In accordance with an embodiment of the lighting device, the wavelength converting member comprises a second wavelength converting material arranged to convert light of the first wavelength range into light of a third wavelength range. Thereby a more complex appearance of the lighting device is obtainable.

These and other aspects, and advantages of the invention will be apparent from and elucidated with reference to the embodiments described hereinafter.

BRIEF DESCRIPTION OF THE DRAWINGS

The invention will now be described in more detail and with reference to the appended drawings in which:

FIG. 1a schematically, in a cross-sectional view, shows a first embodiment of a lighting device according to the present invention;

FIG. 1b schematically shows a perspective view of the lighting device of FIG. 1a;

FIGS. 2a and 2b schematically, in cross-sectional views, show an embodiment of the lighting device according to the present invention;

FIGS. 2c and 2d schematically, in cross-sectional views, show different states of an implementation example of a part comprised in the lighting device according to FIGS. 2a and 2b;

FIG. 3 illustrates spot adjustment according to another embodiment of the lighting device;

FIGS. 4a and 4b schematically, in cross-sectional views, show a further embodiment of the lighting device;

FIG. 4c schematically, in a cross-sectional view, shows an implementation example of a part of the lighting device of FIGS. 4a and 4b.

FIGS. 5a and 5b schematically, in cross-sectional views, show a further embodiment of the lighting device;

FIG. 6 schematically, in a cross-sectional view, shows a further embodiment of the lighting device.

▶ _COMPLETE THE FOLLOWING_:
- 1) Using the lighting device excerpt above, decide whether each statement agrees with it. Answer yes or no for each, and quote the deciding words. (a) FIG. 1b gives a perspective view of the lighting device of FIG. 1a. (b) The second wavelength converting material converts light of the first wavelength range into light of a second wavelength range. (c) FIGS. 2c and 2d show different states of a part of the lighting device of FIGS. 4a and 4b.
- 2) Reproduce the lighting device excerpt above word for word, from "FIG. 1a schematically, in" up to and including "FIGS. 4a and 4b.".

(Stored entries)
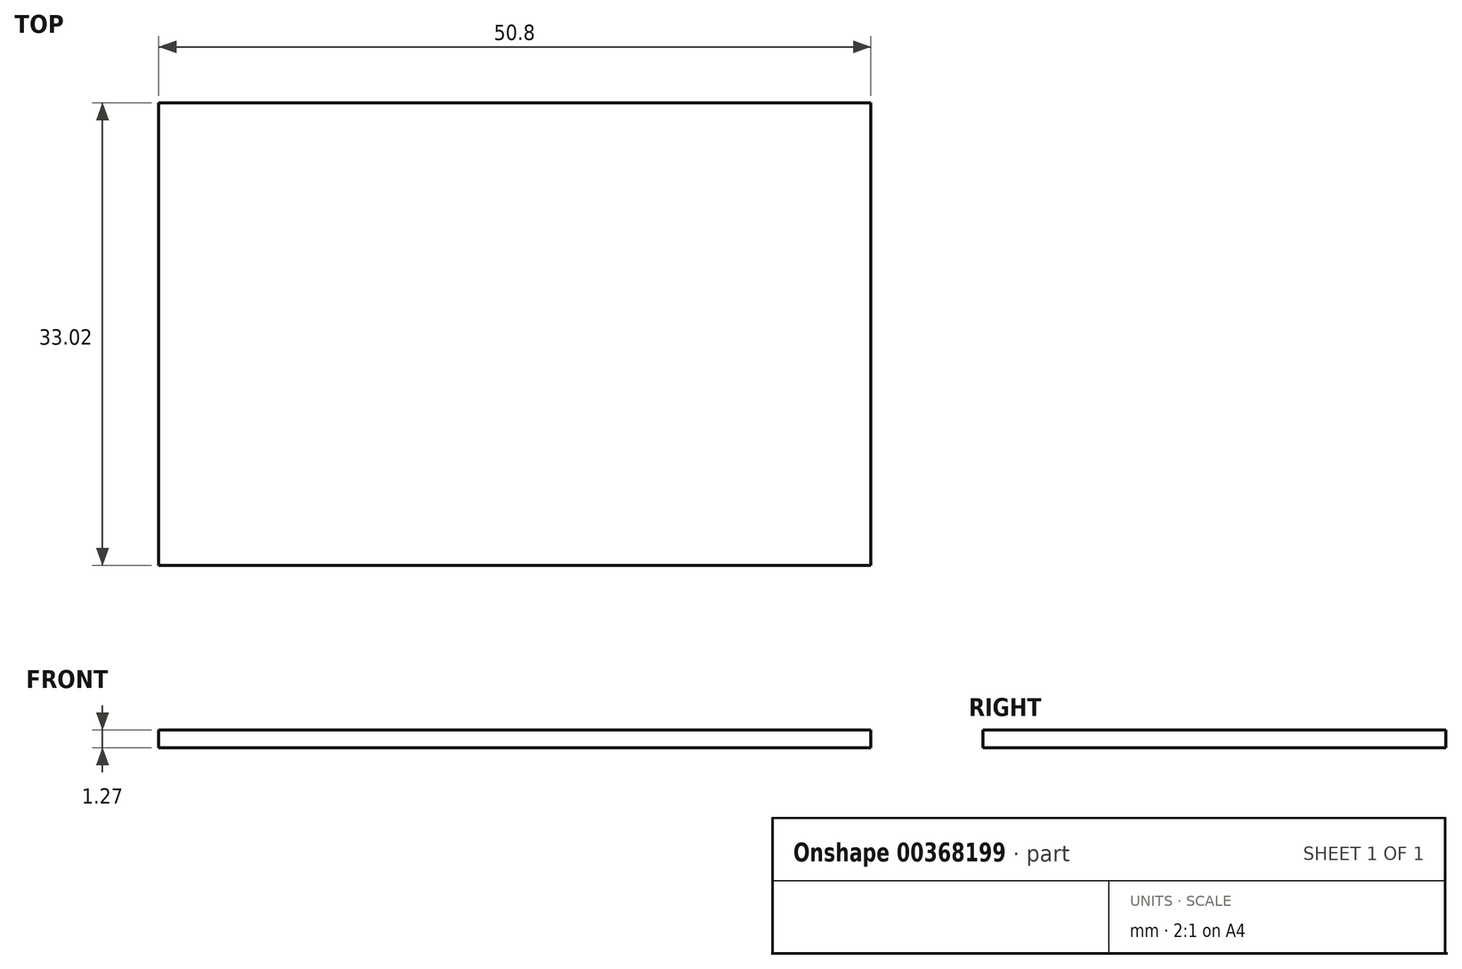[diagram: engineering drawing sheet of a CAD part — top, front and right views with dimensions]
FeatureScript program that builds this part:
annotation { "Feature Type Name" : "Feature", "Feature Type Description" : "" }
export const myFeature = defineFeature(function(context is Context, id is Id, definition is map)
    precondition{}
    {
        {
            var Q0;
            Q0=qCreatedBy(makeId("Top.planeOp"),FACE);
            var sketch = newSketch(context, id + "F0", { "sketchPlane" : qUnion([Q0])});
            skLineSegment(sketch, "E0.bottom", {"start": v(0, 0) * mm, "end": v(50.8, 0) * mm});
            skLineSegment(sketch, "E0.top", {"start": v(0, 33.02) * mm, "end": v(50.8, 33.02) * mm});
            skLineSegment(sketch, "E0.left", {"start": v(0, 0) * mm, "end": v(0, 33.02) * mm});
            skLineSegment(sketch, "E0.right", {"start": v(50.8, 0) * mm, "end": v(50.8, 33.02) * mm});
            skSolve(sketch);
        }
        {
            var Q0;
            Q0 = qSketchRegion(id + "F0", true);
            extrude(context, id + "F1", {"entities" : qUnion([Q0]), "depth" : 1.27 * mm, "offsetDistance" : 25.4 * mm});
        }
    });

▶ _ANSWERS IN ORDER_:
- 1)
(a) Yes: "FIG. 1b schematically shows a perspective view of the lighting device of FIG. 1a"
(b) No: "arranged to convert light of the first wavelength range into light of a third wavelength range"
(c) No: "an implementation example of a part comprised in the lighting device according to FIGS. 2a and 2b"

- 2)
FIG. 1a schematically, in a cross-sectional view, shows a first embodiment of a lighting device according to the present invention;

FIG. 1b schematically shows a perspective view of the lighting device of FIG. 1a;

FIGS. 2a and 2b schematically, in cross-sectional views, show an embodiment of the lighting device according to the present invention;

FIGS. 2c and 2d schematically, in cross-sectional views, show different states of an implementation example of a part comprised in the lighting device according to FIGS. 2a and 2b;

FIG. 3 illustrates spot adjustment according to another embodiment of the lighting device;

FIGS. 4a and 4b schematically, in cross-sectional views, show a further embodiment of the lighting device;

FIG. 4c schematically, in a cross-sectional view, shows an implementation example of a part of the lighting device of FIGS. 4a and 4b.